Le juge Mellor a accepté le témoignage du Dr Wright, mais il n’a pas accepté l’argument selon lequel la création d’un bloc au format de fichier Bitcoin satisfaisait automatiquement à l’exigence de fixation. Selon le juge Mellor, le témoignage du Dr Wright a simplement montré que :

« les blocs ont été écrits dans un fichier au format de fichier Bitcoin, c’est-à-dire que les données d’un bloc ont été stockées selon la structure expliquée à l’annexe 2 des détails de la réclamation (voir ci-dessous). Il n’aborde pas la question de la fixation : où cette structure a été fixée sous une forme matérielle”.

Le juge n’était pas convaincu que les demandeurs aient identifié des preuves démontrant qu’un bloc contient du « contenu » indiquant ou expliquant la structure du format de fichier Bitcoin. Le juge a admis que les blocs étaient une manifestation de la structure, mais n’a pas lui-même enregistré la structure du format de fichier Bitcoin d’une manière suffisante pour satisfaire à l’exigence de fixation.

Le juge Mellor a également rejeté l’argument des demandeurs selon lequel l’exigence de fixation était remplie parce que des tiers avaient pu discerner la structure d’un bloc dans la Blockchain Bitcoin. Selon le juge, cette preuve n’a pas aidé parce que les demandeurs n’avaient toujours pas apporté de preuve que la structure du format de fichier Bitcoin avait été fixée au sens du droit d’auteur, soit dans le texte du logiciel sous-jacent, soit dans l’un des premiers blocs. écrit sur la Blockchain Bitcoin. Les blocs ont peut-être reflété la structure du format de fichier Bitcoin, mais ils n’ont pas enregistré la même chose au sens du droit d’auteur. Sur cette base, le juge a estimé que le format de fichier Bitcoin ne pouvait pas être protégé car il ne satisfaisait pas à l’exigence de fixation.

Conclusion

À la lumière des conclusions du juge sur la fixation, il a conclu qu’il n’y avait pas de problème sérieux à juger en ce qui concerne les réclamations pour violation du droit d’auteur dans le format de fichier Bitcoin et a refusé d’accorder l’autorisation de signifier hors de sa juridiction. Les demandeurs ont été autorisés à signifier des détails modifiés de la demande hors de la juridiction à la condition que les demandes concernant le format de fichier Bitcoin soient supprimées.

Commentaire

La décision du juge Mellor semble confirmer qu’un format de fichier ne peut satisfaire à l’exigence de fixation que s’il est possible d’identifier une œuvre contenant «Contenu” qui exprime de manière adéquate la structure du format de fichier en question.
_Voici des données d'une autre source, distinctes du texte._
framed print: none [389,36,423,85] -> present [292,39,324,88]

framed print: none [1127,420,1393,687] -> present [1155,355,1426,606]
La nature précise de ce « contenu » et s’il identifie de manière adéquate les caractéristiques du format de fichier en question pour satisfaire à l’exigence de fixation dépendra des faits de chaque cas et selon le format de fichier en question. La décision illustre également que la question de la fixation n’est pas une formalité et que l’exigence n’est pas nécessairement satisfaite simplement parce qu’il est possible d’identifier l’œuvre en question.
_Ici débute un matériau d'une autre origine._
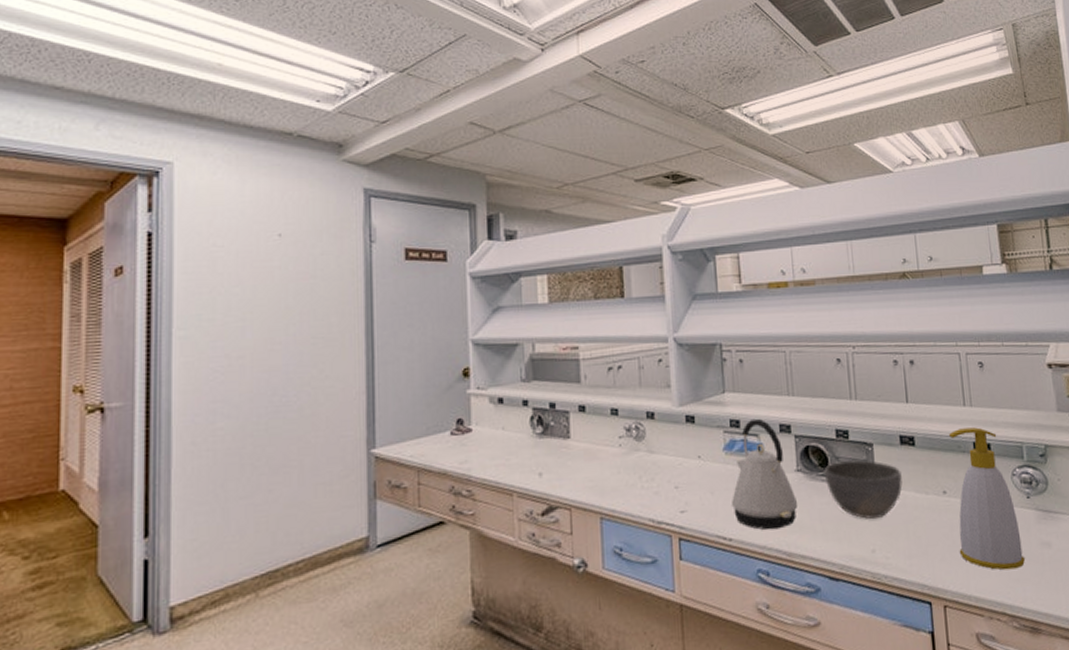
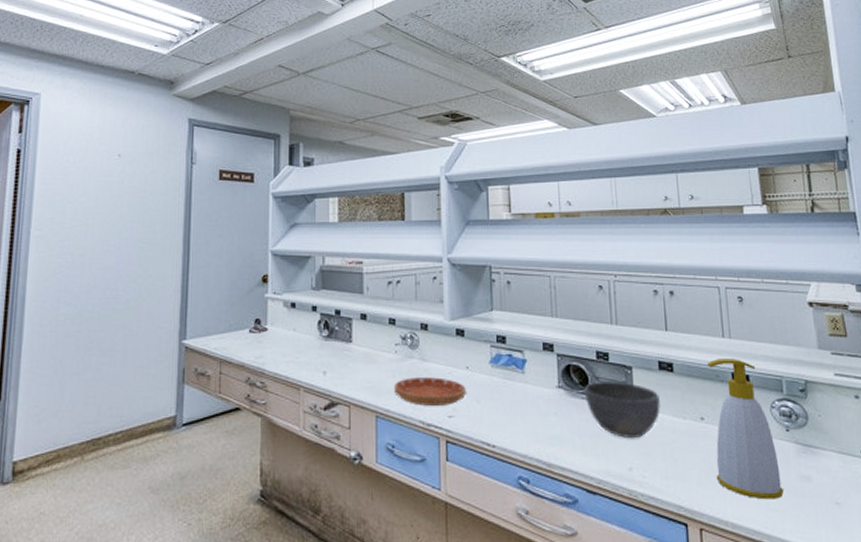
saucer: none [619,470,699,503] -> present [393,377,466,406]
kettle: present [732,419,798,530] -> none [496,337,559,441]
Plus généralement, un certain nombre de décisions récentes impliquant les technologies blockchain et les crypto-actifs ont illustré la volonté du tribunal et la souplesse du droit pour s’adapter aux nouvelles formes de technologie numérique. À cette occasion, cependant, la décision du juge Mellor montre une approche plus stricte de ce que le juge lui-même a reconnu comme une question juridique discrète et importante dans le domaine du droit d’auteur.

Le juge Mellor a refusé l’autorisation de faire appel, il sera donc intéressant de voir si les demandeurs demandent l’autorisation et si la Cour d’appel en profite pour examiner plus avant cet important point de principe.